Overall declines in human immunodeficiency virus (HIV) mortality may mask patterns for subgroups, and prior studies of disparities in mortality have used area-level vs individual-level socioeconomic status measures. The aim of this study was to examine temporal trends in HIV mortality by sex, race/ethnicity, and individual level of education (as a proxy for socioeconomic status).


We examined HIV deaths among non-Hispanic white, non-Hispanic black, and Hispanic men and women aged 25 to 64 years in 26 states (1993-2007; N=91 307) reported to the National Vital Statistics System. The main outcome measures were age-standardized HIV death rates, rate differences, and rate ratios by educational attainment and between the least- and the most-educated (≤12 vs ≥16 years) individuals.


Between 1993-1995 and 2005-2007, mortality declined for most men and women by race/ethnicity and educational levels, with the greatest absolute decreases for nonwhites owing to their higher baseline rates. Among men with the most education, rates per 100 000 population decreased from 117.89 (95% CI, 101.08-134.70) to 15.35 (12.08-18.62) in blacks vs from 26.42 (24.93-27.92) to 1.79 (1.50-2.08) in whites. Rates were unchanged for the least-educated black women (26.76; 95% CI, 24.30-29.23; during 2005-2007) and remained high for similarly educated black men (52.71; 48.96-56.45).
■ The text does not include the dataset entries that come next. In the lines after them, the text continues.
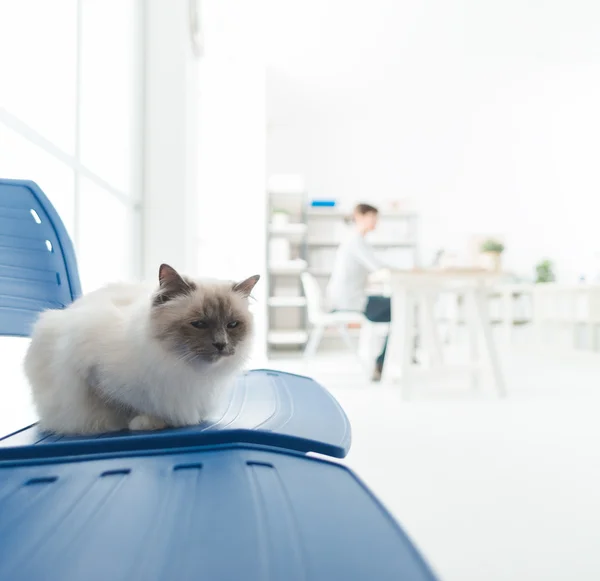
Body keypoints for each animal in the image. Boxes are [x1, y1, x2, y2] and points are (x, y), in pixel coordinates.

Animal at [24, 266, 258, 432]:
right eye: (199, 324)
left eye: (232, 325)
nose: (221, 344)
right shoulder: (93, 375)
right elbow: (124, 406)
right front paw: (146, 422)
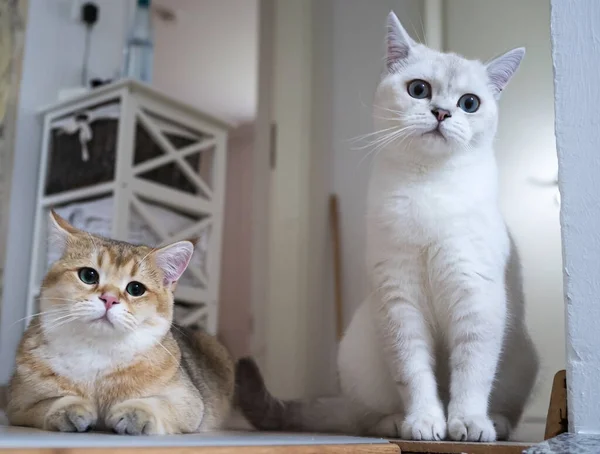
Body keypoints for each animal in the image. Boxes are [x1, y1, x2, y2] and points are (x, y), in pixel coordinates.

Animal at [9, 211, 234, 434]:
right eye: (88, 275)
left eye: (136, 289)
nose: (109, 299)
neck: (97, 351)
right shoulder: (16, 403)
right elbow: (46, 403)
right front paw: (68, 408)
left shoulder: (189, 401)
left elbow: (161, 404)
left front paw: (136, 413)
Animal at [236, 11, 540, 444]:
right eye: (419, 90)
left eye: (469, 103)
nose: (442, 113)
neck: (429, 185)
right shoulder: (399, 299)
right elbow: (414, 374)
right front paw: (426, 423)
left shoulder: (475, 296)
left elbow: (471, 373)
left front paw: (467, 424)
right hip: (359, 347)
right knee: (363, 418)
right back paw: (395, 423)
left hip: (523, 357)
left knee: (503, 404)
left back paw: (494, 423)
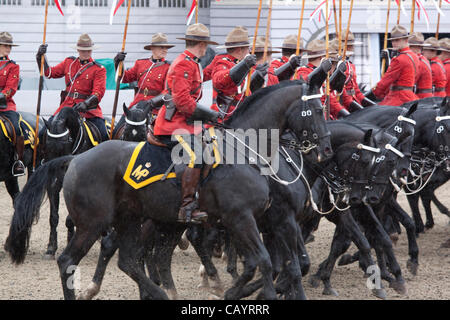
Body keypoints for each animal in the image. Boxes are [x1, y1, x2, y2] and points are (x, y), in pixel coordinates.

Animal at [4, 78, 334, 300]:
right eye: (317, 109)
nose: (326, 149)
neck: (244, 151)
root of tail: (77, 158)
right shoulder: (241, 219)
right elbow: (266, 262)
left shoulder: (256, 222)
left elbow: (277, 264)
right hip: (93, 224)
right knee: (69, 261)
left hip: (132, 219)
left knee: (128, 260)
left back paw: (162, 294)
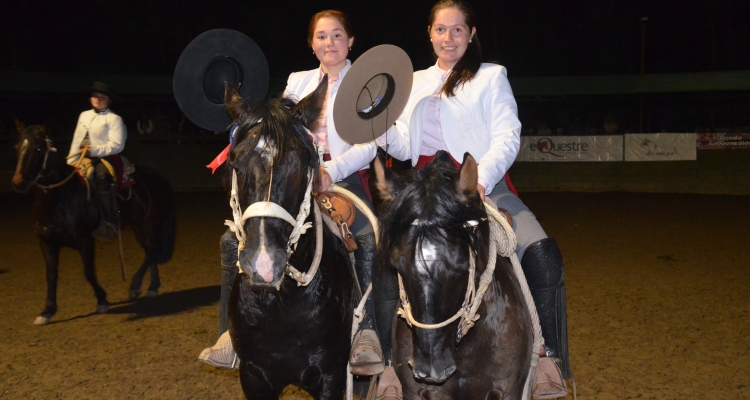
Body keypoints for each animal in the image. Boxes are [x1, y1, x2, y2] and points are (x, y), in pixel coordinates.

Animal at [11, 121, 176, 324]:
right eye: (17, 146)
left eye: (38, 148)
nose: (18, 183)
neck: (60, 198)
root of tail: (160, 178)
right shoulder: (47, 243)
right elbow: (51, 276)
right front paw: (47, 311)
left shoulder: (85, 241)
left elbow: (88, 273)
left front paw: (102, 300)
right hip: (138, 225)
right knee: (150, 251)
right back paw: (152, 287)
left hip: (149, 223)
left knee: (153, 251)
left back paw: (136, 286)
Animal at [223, 79, 358, 398]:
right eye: (235, 161)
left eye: (301, 162)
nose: (263, 264)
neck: (281, 304)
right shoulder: (254, 376)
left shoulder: (332, 376)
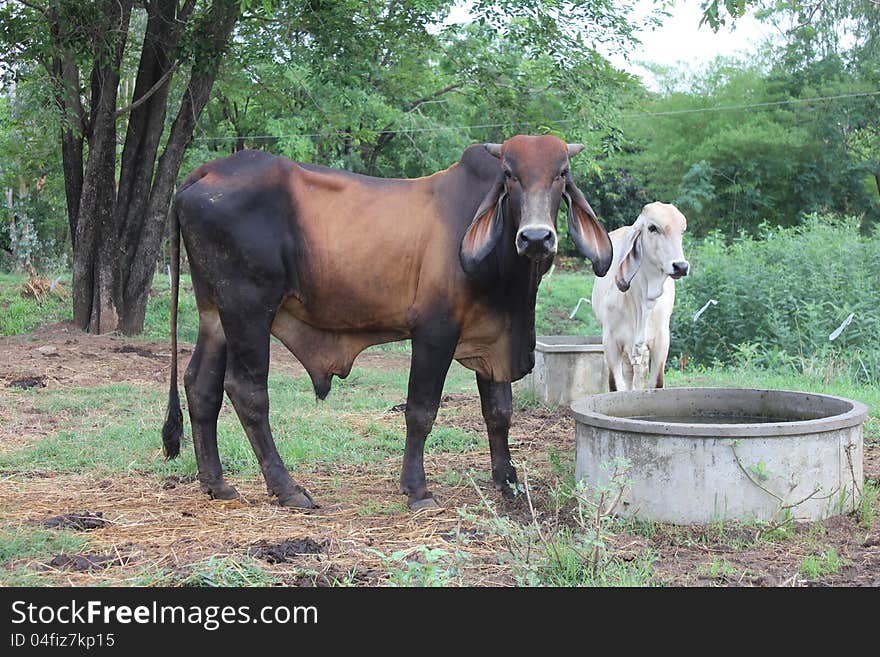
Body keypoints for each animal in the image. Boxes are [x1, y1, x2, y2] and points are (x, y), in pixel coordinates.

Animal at [162, 136, 608, 510]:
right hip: (249, 308)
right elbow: (421, 410)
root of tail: (207, 172)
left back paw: (216, 483)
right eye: (510, 175)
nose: (536, 238)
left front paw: (508, 480)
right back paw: (287, 488)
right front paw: (417, 490)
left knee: (201, 385)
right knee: (247, 391)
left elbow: (499, 411)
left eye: (562, 173)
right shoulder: (434, 332)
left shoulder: (492, 335)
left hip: (215, 312)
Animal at [588, 202, 692, 390]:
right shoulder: (610, 341)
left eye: (682, 231)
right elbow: (616, 385)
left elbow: (656, 383)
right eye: (652, 228)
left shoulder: (661, 340)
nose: (680, 266)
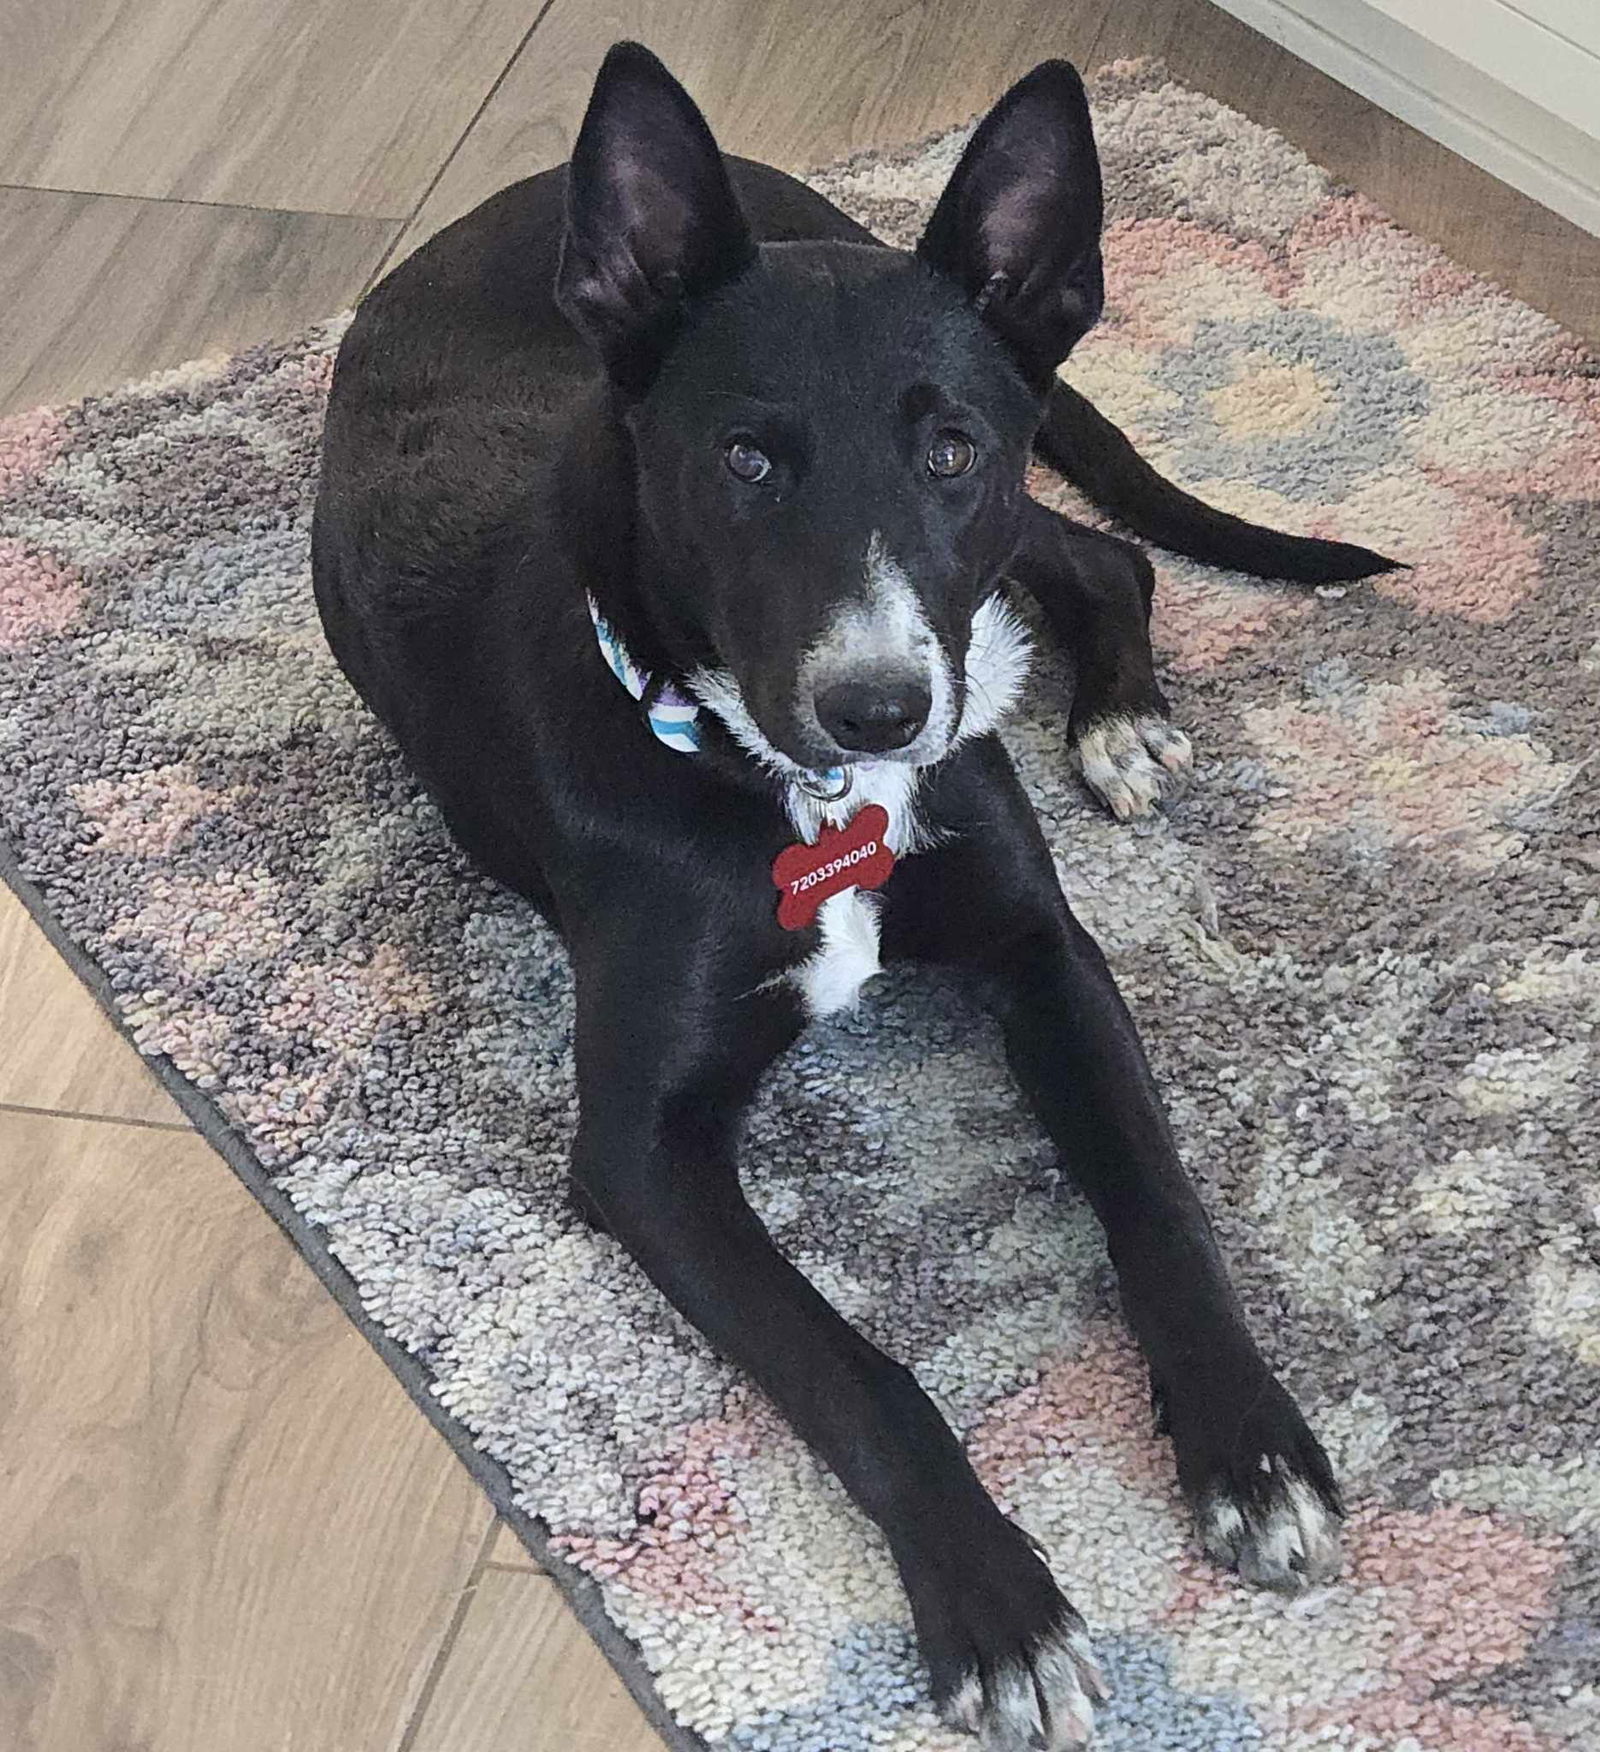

Relative declines were greater with increasing levels of education (P < .001), resulting in widening disparities. Among men, the disparity rate ratio (comparing the least and the most educated) increased from 1.04 (95% CI, 0.89-1.21) during 1993-1995 to 3.43 (2.74-4.30) during 2005-2007 for blacks and from 0.98 (0.91-1.05) to 2.82 (2.34-3.40) for whites.


Although absolute declines in HIV mortality were greatest for nonwhites, rates remain high among blacks, especially in the lowest educated groups, underscoring the need for additional interventions.